Gli Stati Uniti e la Nato risposero che la via da esplorare non era tanto quella di un sistema comune, ma quella di due sistemi separati, ma coordinati, e quindi di beneficio reciproco. Negli anni successivi, Mosca mise in chiaro che intendeva difendere da sè il suo territorio nazionale.
Ma è possibile creare dei sistemi di difesa comune senza accettare l’idea di affidarsi ad altri per la propria sicurezza nazionale? La risposta è negativa.
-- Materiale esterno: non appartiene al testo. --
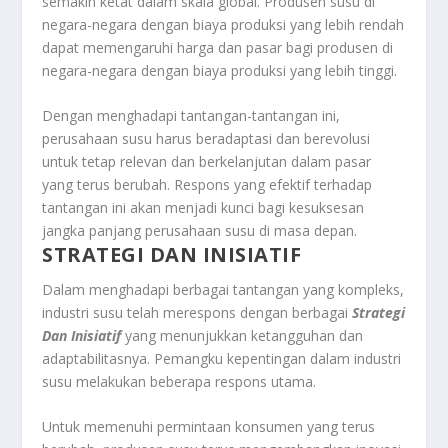
semakin ketat dalam skala global. Produsen susu di
negara-negara dengan biaya produksi yang lebih rendah
dapat memengaruhi harga dan pasar bagi produsen di
negara-negara dengan biaya produksi yang lebih tinggi.
Dengan menghadapi tantangan-tantangan ini,
perusahaan susu harus beradaptasi dan berevolusi
untuk tetap relevan dan berkelanjutan dalam pasar
yang terus berubah. Respons yang efektif terhadap
tantangan ini akan menjadi kunci bagi kesuksesan
jangka panjang perusahaan susu di masa depan.
STRATEGI DAN INISIATIF
Dalam menghadapi berbagai tantangan yang kompleks,
industri susu telah merespons dengan berbagai
Strategi
Dan Inisiatif
yang menunjukkan ketangguhan dan
adaptabilitasnya. Pemangku kepentingan dalam industri
susu melakukan beberapa respons utama.
Untuk memenuhi permintaan konsumen yang terus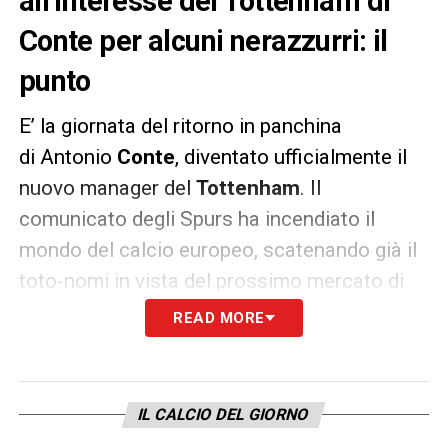
all’interesse del Tottenham di
Conte per alcuni nerazzurri: il
punto
E’ la giornata del ritorno in panchina
di Antonio
Conte
, diventato ufficialmente il
nuovo manager del
Tottenham
. Il
comunicato degli Spurs ha incendiato il
mondo del calcio europeo, scatenando già il
toto-nomi in vista del prossimo mercato di
gennaio.
READ MORE
Il
Mirror
, per esempio, parla di tre giocatori
dell’
Inter
entrati nel mirino dell’ex allenatore
IL CALCIO DEL GIORNO
nerazzurro: Stefan
De Vrij
,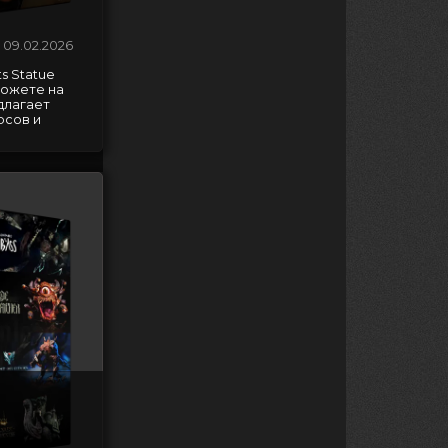
09.02.2026
s Statue
можете на
длагает
рсов и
Ecco perché anche il dibattito sul sistema comune fu in un certo senso artificiale.
Solo briciole per Mosca
In queste condizioni, e tenendo conto della mancanza di fiducia che si era instaurata in Russia perlomeno dai tempi dell’abbandono del trattato Abm da parte degli Stati Uniti nel 2002, l’impresa di trovare un accordo ‘a 29’ divenne proibitiva.
Vani furono i tentativi di rassicurare la Russia con dichiarazioni politiche e visioni di una nuova partnership strategica.
A Chicago nel 2012 i più alti vertici politici della Nato dichiararono solennemente che la difesa missilistica dell’alleanza non era diretta contro la Russia e che non ne avrebbe ridotto il deterrente strategico, ma Mosca restò sulle sue posizioni: continuò a chiedere rassicurazioni legali che gli Stati Uniti non erano disposti a prendere in considerazione, anche perché vi videro un tentativo di riportare in vita il trattato Abm.
Nell’estate del 2012 Mosca si irrigidì ulteriormente, iniziò a ritirarsi gradualmente dai vari progetti ancora in corso, e rifiutò di discutere le nuove proposte della Nato sulla creazione di centri di difesa missilistica comuni e su un regime di trasparenza.
Per Mosca quello che l’Occidente offriva non erano che briciole. Peccato, perché, iniziando dalle briciole, avremmo potuto con il tempo arrivare a piatti ben più sostanziosi.